-------- Available data
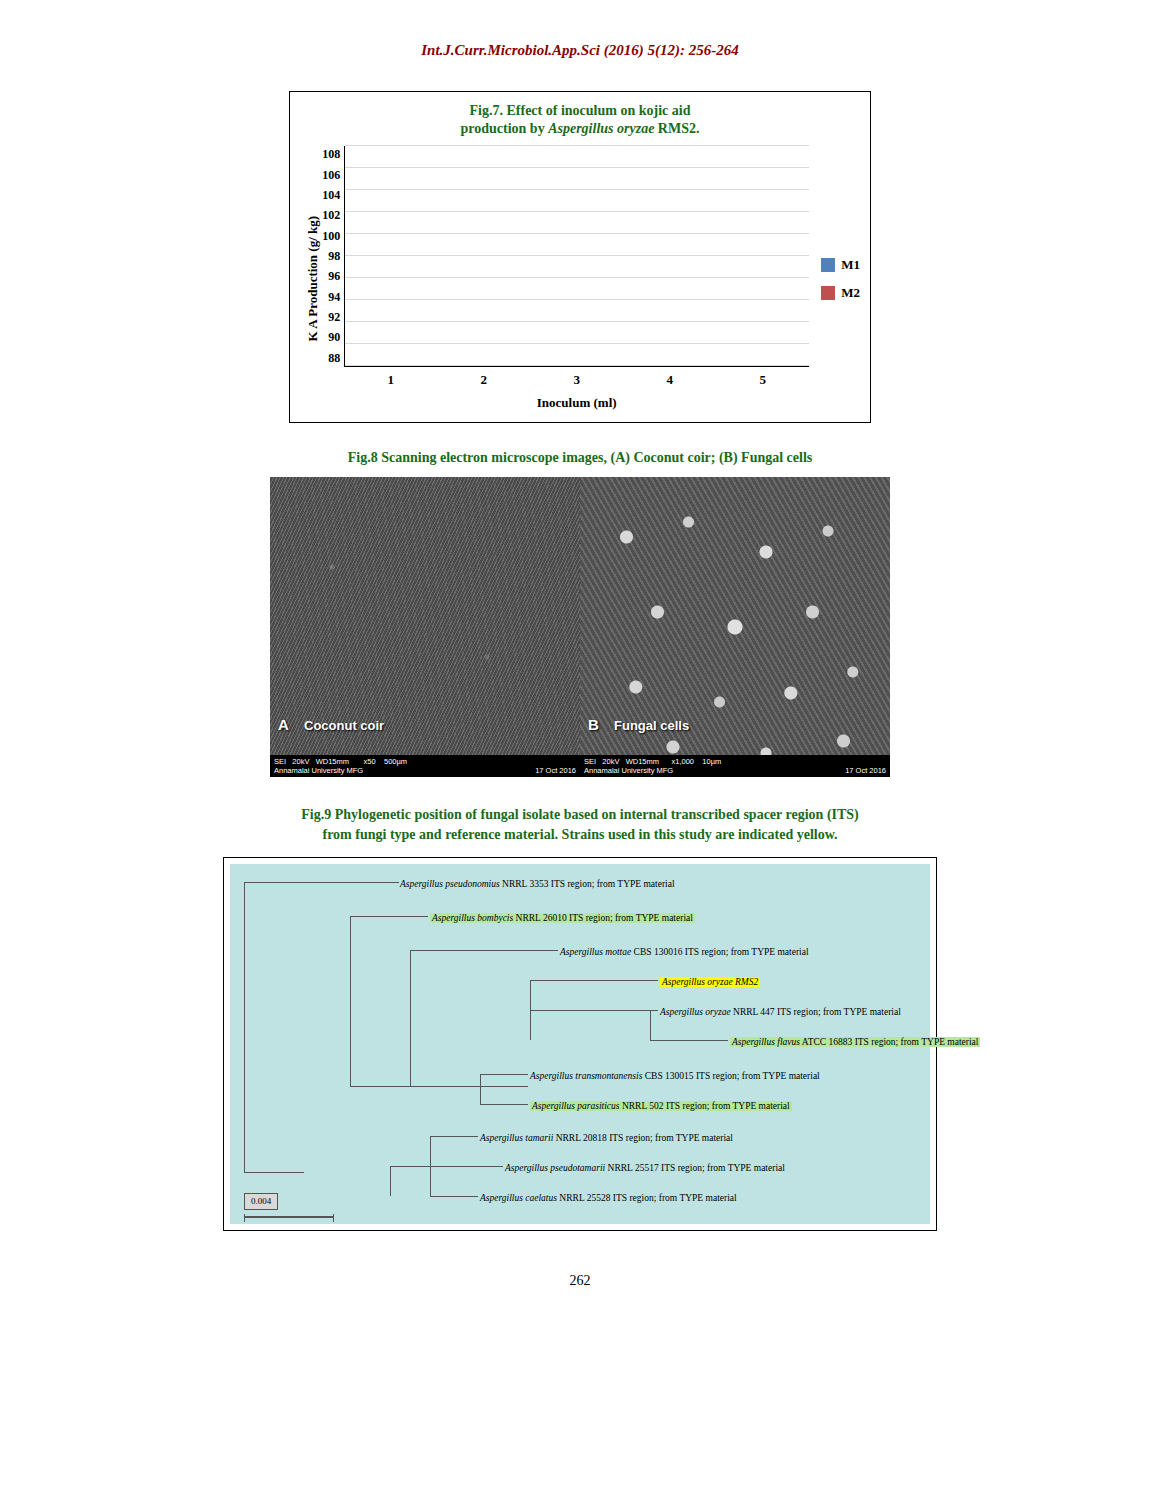Int.J.Curr.Microbiol.App.Sci (2016) 5(12): 256-264
Fig.7. Effect of inoculum on kojic aid
production by Aspergillus oryzae RMS2.
K A Production (g/ kg)
108 106 104 102 100 98 96 94 92 90 88
12345
Inoculum (ml)
M1
M2
Fig.8 Scanning electron microscope images, (A) Coconut coir; (B) Fungal cells
A
Coconut coir
SEI 20kV WD15mm x50 500µm
Annamalai University MFG 17 Oct 2016
B
Fungal cells
SEI 20kV WD15mm x1,000 10µm
Annamalai University MFG 17 Oct 2016
Fig.9 Phylogenetic position of fungal isolate based on internal transcribed spacer region (ITS)
from fungi type and reference material. Strains used in this study are indicated yellow.
Aspergillus pseudonomius NRRL 3353 ITS region; from TYPE material
Aspergillus bombycis NRRL 26010 ITS region; from TYPE material
Aspergillus mottae CBS 130016 ITS region; from TYPE material
Aspergillus oryzae RMS2
Aspergillus oryzae NRRL 447 ITS region; from TYPE material
Aspergillus flavus ATCC 16883 ITS region; from TYPE material
Aspergillus transmontanensis CBS 130015 ITS region; from TYPE material
Aspergillus parasiticus NRRL 502 ITS region; from TYPE material
Aspergillus tamarii NRRL 20818 ITS region; from TYPE material
Aspergillus pseudotamarii NRRL 25517 ITS region; from TYPE material
Aspergillus caelatus NRRL 25528 ITS region; from TYPE material
0.004
262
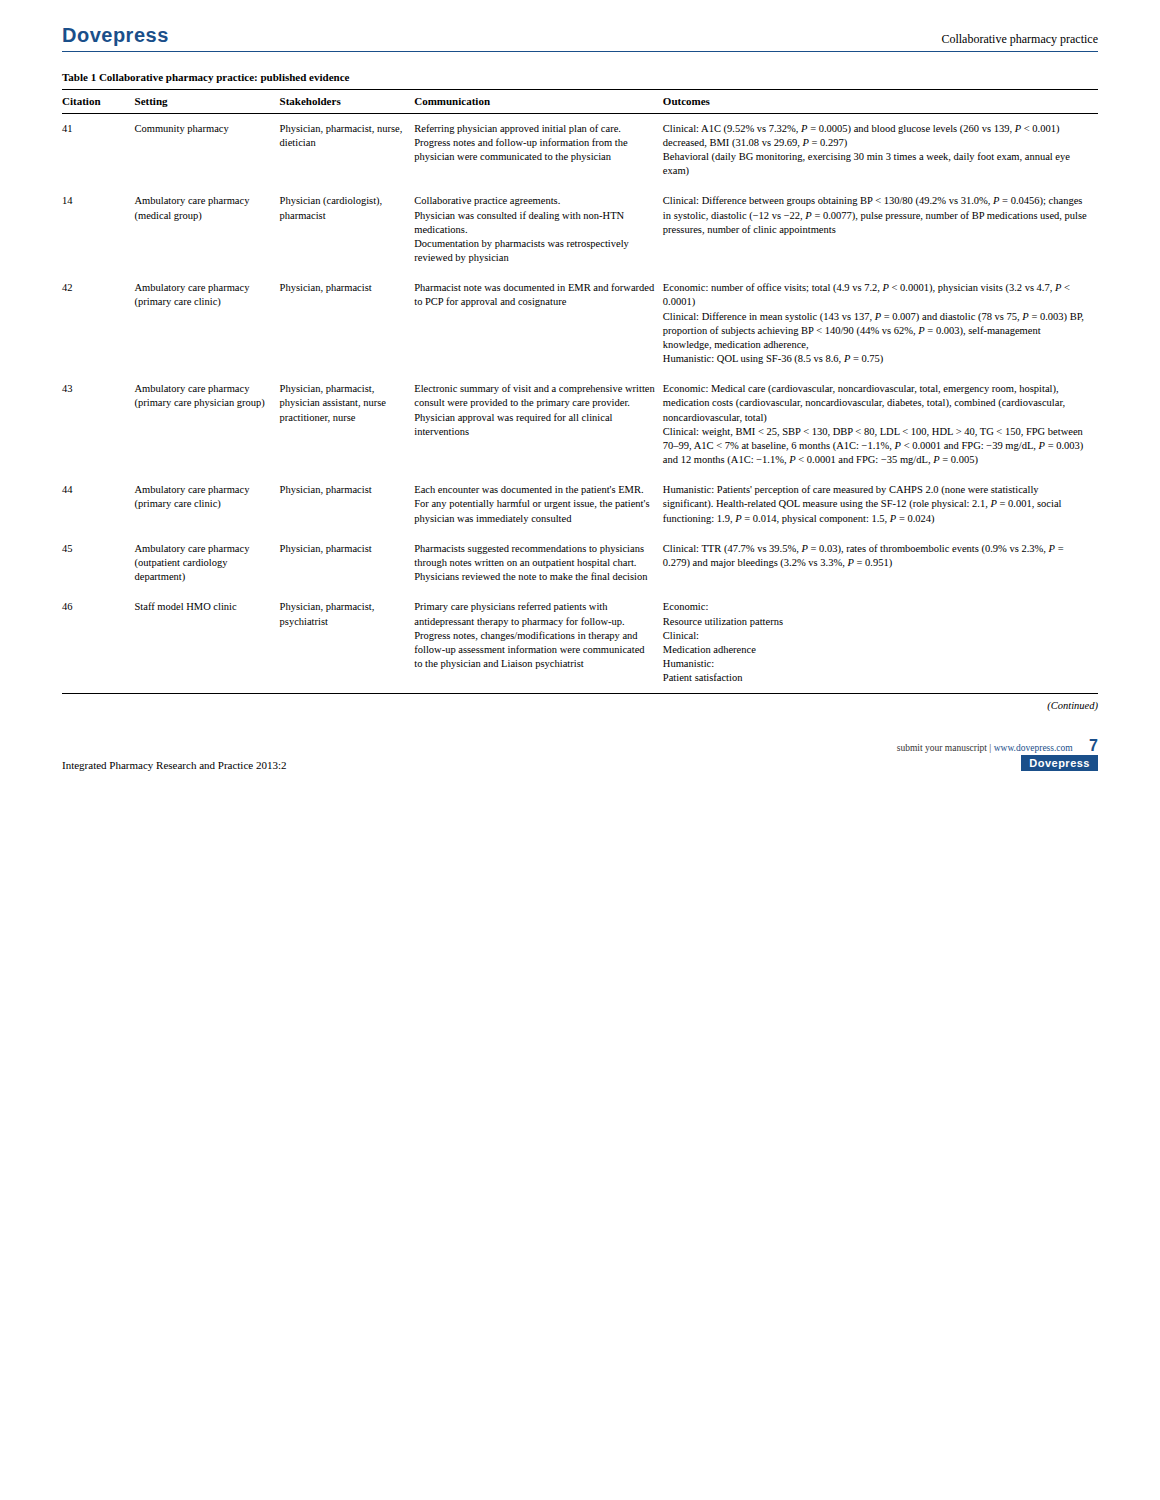Dovepress
Collaborative pharmacy practice
Table 1 Collaborative pharmacy practice: published evidence
| Citation | Setting | Stakeholders | Communication | Outcomes |
| --- | --- | --- | --- | --- |
| 41 | Community pharmacy | Physician, pharmacist, nurse, dietician | Referring physician approved initial plan of care. Progress notes and follow-up information from the physician were communicated to the physician | Clinical: A1C (9.52% vs 7.32%, P = 0.0005) and blood glucose levels (260 vs 139, P < 0.001) decreased, BMI (31.08 vs 29.69, P = 0.297) Behavioral (daily BG monitoring, exercising 30 min 3 times a week, daily foot exam, annual eye exam) |
| 14 | Ambulatory care pharmacy (medical group) | Physician (cardiologist), pharmacist | Collaborative practice agreements. Physician was consulted if dealing with non-HTN medications. Documentation by pharmacists was retrospectively reviewed by physician | Clinical: Difference between groups obtaining BP < 130/80 (49.2% vs 31.0%, P = 0.0456); changes in systolic, diastolic (−12 vs −22, P = 0.0077), pulse pressure, number of BP medications used, pulse pressures, number of clinic appointments |
| 42 | Ambulatory care pharmacy (primary care clinic) | Physician, pharmacist | Pharmacist note was documented in EMR and forwarded to PCP for approval and cosignature | Economic: number of office visits; total (4.9 vs 7.2, P < 0.0001), physician visits (3.2 vs 4.7, P < 0.0001) Clinical: Difference in mean systolic (143 vs 137, P = 0.007) and diastolic (78 vs 75, P = 0.003) BP, proportion of subjects achieving BP < 140/90 (44% vs 62%, P = 0.003), self-management knowledge, medication adherence, Humanistic: QOL using SF-36 (8.5 vs 8.6, P = 0.75) |
| 43 | Ambulatory care pharmacy (primary care physician group) | Physician, pharmacist, physician assistant, nurse practitioner, nurse | Electronic summary of visit and a comprehensive written consult were provided to the primary care provider. Physician approval was required for all clinical interventions | Economic: Medical care (cardiovascular, noncardiovascular, total, emergency room, hospital), medication costs (cardiovascular, noncardiovascular, diabetes, total), combined (cardiovascular, noncardiovascular, total) Clinical: weight, BMI < 25, SBP < 130, DBP < 80, LDL < 100, HDL > 40, TG < 150, FPG between 70–99, A1C < 7% at baseline, 6 months (A1C: −1.1%, P < 0.0001 and FPG: −39 mg/dL, P = 0.003) and 12 months (A1C: −1.1%, P < 0.0001 and FPG: −35 mg/dL, P = 0.005) |
| 44 | Ambulatory care pharmacy (primary care clinic) | Physician, pharmacist | Each encounter was documented in the patient's EMR. For any potentially harmful or urgent issue, the patient's physician was immediately consulted | Humanistic: Patients' perception of care measured by CAHPS 2.0 (none were statistically significant). Health-related QOL measure using the SF-12 (role physical: 2.1, P = 0.001, social functioning: 1.9, P = 0.014, physical component: 1.5, P = 0.024) |
| 45 | Ambulatory care pharmacy (outpatient cardiology department) | Physician, pharmacist | Pharmacists suggested recommendations to physicians through notes written on an outpatient hospital chart. Physicians reviewed the note to make the final decision | Clinical: TTR (47.7% vs 39.5%, P = 0.03), rates of thromboembolic events (0.9% vs 2.3%, P = 0.279) and major bleedings (3.2% vs 3.3%, P = 0.951) |
| 46 | Staff model HMO clinic | Physician, pharmacist, psychiatrist | Primary care physicians referred patients with antidepressant therapy to pharmacy for follow-up. Progress notes, changes/modifications in therapy and follow-up assessment information were communicated to the physician and Liaison psychiatrist | Economic: Resource utilization patterns Clinical: Medication adherence Humanistic: Patient satisfaction |
(Continued)
Integrated Pharmacy Research and Practice 2013:2
submit your manuscript | www.dovepress.com 7
Dovepress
----------------
## Problem description
Reproduce the data above in full, exactly, with the images removed.

## Output of the task
Int.J.Curr.Microbiol.App.Sci (2016) 5(12): 256-264
Fig.7. Effect of inoculum on kojic aid
production by Aspergillus oryzae RMS2.
K A Production (g/ kg)
108 106 104 102 100 98 96 94 92 90 88
12345
Inoculum (ml)
M1
M2
Fig.8 Scanning electron microscope images, (A) Coconut coir; (B) Fungal cells
A
Coconut coir
SEI 20kV WD15mm x50 500µm
Annamalai University MFG 17 Oct 2016
B
Fungal cells
SEI 20kV WD15mm x1,000 10µm
Annamalai University MFG 17 Oct 2016
Fig.9 Phylogenetic position of fungal isolate based on internal transcribed spacer region (ITS)
from fungi type and reference material. Strains used in this study are indicated yellow.
Aspergillus pseudonomius NRRL 3353 ITS region; from TYPE material
Aspergillus bombycis NRRL 26010 ITS region; from TYPE material
Aspergillus mottae CBS 130016 ITS region; from TYPE material
Aspergillus oryzae RMS2
Aspergillus oryzae NRRL 447 ITS region; from TYPE material
Aspergillus flavus ATCC 16883 ITS region; from TYPE material
Aspergillus transmontanensis CBS 130015 ITS region; from TYPE material
Aspergillus parasiticus NRRL 502 ITS region; from TYPE material
Aspergillus tamarii NRRL 20818 ITS region; from TYPE material
Aspergillus pseudotamarii NRRL 25517 ITS region; from TYPE material
Aspergillus caelatus NRRL 25528 ITS region; from TYPE material
0.004
262
Dovepress
Collaborative pharmacy practice
Table 1 Collaborative pharmacy practice: published evidence
| Citation | Setting | Stakeholders | Communication | Outcomes |
| --- | --- | --- | --- | --- |
| 41 | Community pharmacy | Physician, pharmacist, nurse, dietician | Referring physician approved initial plan of care. Progress notes and follow-up information from the physician were communicated to the physician | Clinical: A1C (9.52% vs 7.32%, P = 0.0005) and blood glucose levels (260 vs 139, P < 0.001) decreased, BMI (31.08 vs 29.69, P = 0.297) Behavioral (daily BG monitoring, exercising 30 min 3 times a week, daily foot exam, annual eye exam) |
| 14 | Ambulatory care pharmacy (medical group) | Physician (cardiologist), pharmacist | Collaborative practice agreements. Physician was consulted if dealing with non-HTN medications. Documentation by pharmacists was retrospectively reviewed by physician | Clinical: Difference between groups obtaining BP < 130/80 (49.2% vs 31.0%, P = 0.0456); changes in systolic, diastolic (−12 vs −22, P = 0.0077), pulse pressure, number of BP medications used, pulse pressures, number of clinic appointments |
| 42 | Ambulatory care pharmacy (primary care clinic) | Physician, pharmacist | Pharmacist note was documented in EMR and forwarded to PCP for approval and cosignature | Economic: number of office visits; total (4.9 vs 7.2, P < 0.0001), physician visits (3.2 vs 4.7, P < 0.0001) Clinical: Difference in mean systolic (143 vs 137, P = 0.007) and diastolic (78 vs 75, P = 0.003) BP, proportion of subjects achieving BP < 140/90 (44% vs 62%, P = 0.003), self-management knowledge, medication adherence, Humanistic: QOL using SF-36 (8.5 vs 8.6, P = 0.75) |
| 43 | Ambulatory care pharmacy (primary care physician group) | Physician, pharmacist, physician assistant, nurse practitioner, nurse | Electronic summary of visit and a comprehensive written consult were provided to the primary care provider. Physician approval was required for all clinical interventions | Economic: Medical care (cardiovascular, noncardiovascular, total, emergency room, hospital), medication costs (cardiovascular, noncardiovascular, diabetes, total), combined (cardiovascular, noncardiovascular, total) Clinical: weight, BMI < 25, SBP < 130, DBP < 80, LDL < 100, HDL > 40, TG < 150, FPG between 70–99, A1C < 7% at baseline, 6 months (A1C: −1.1%, P < 0.0001 and FPG: −39 mg/dL, P = 0.003) and 12 months (A1C: −1.1%, P < 0.0001 and FPG: −35 mg/dL, P = 0.005) |
| 44 | Ambulatory care pharmacy (primary care clinic) | Physician, pharmacist | Each encounter was documented in the patient's EMR. For any potentially harmful or urgent issue, the patient's physician was immediately consulted | Humanistic: Patients' perception of care measured by CAHPS 2.0 (none were statistically significant). Health-related QOL measure using the SF-12 (role physical: 2.1, P = 0.001, social functioning: 1.9, P = 0.014, physical component: 1.5, P = 0.024) |
| 45 | Ambulatory care pharmacy (outpatient cardiology department) | Physician, pharmacist | Pharmacists suggested recommendations to physicians through notes written on an outpatient hospital chart. Physicians reviewed the note to make the final decision | Clinical: TTR (47.7% vs 39.5%, P = 0.03), rates of thromboembolic events (0.9% vs 2.3%, P = 0.279) and major bleedings (3.2% vs 3.3%, P = 0.951) |
| 46 | Staff model HMO clinic | Physician, pharmacist, psychiatrist | Primary care physicians referred patients with antidepressant therapy to pharmacy for follow-up. Progress notes, changes/modifications in therapy and follow-up assessment information were communicated to the physician and Liaison psychiatrist | Economic: Resource utilization patterns Clinical: Medication adherence Humanistic: Patient satisfaction |
(Continued)
Integrated Pharmacy Research and Practice 2013:2
submit your manuscript | www.dovepress.com 7
Dovepress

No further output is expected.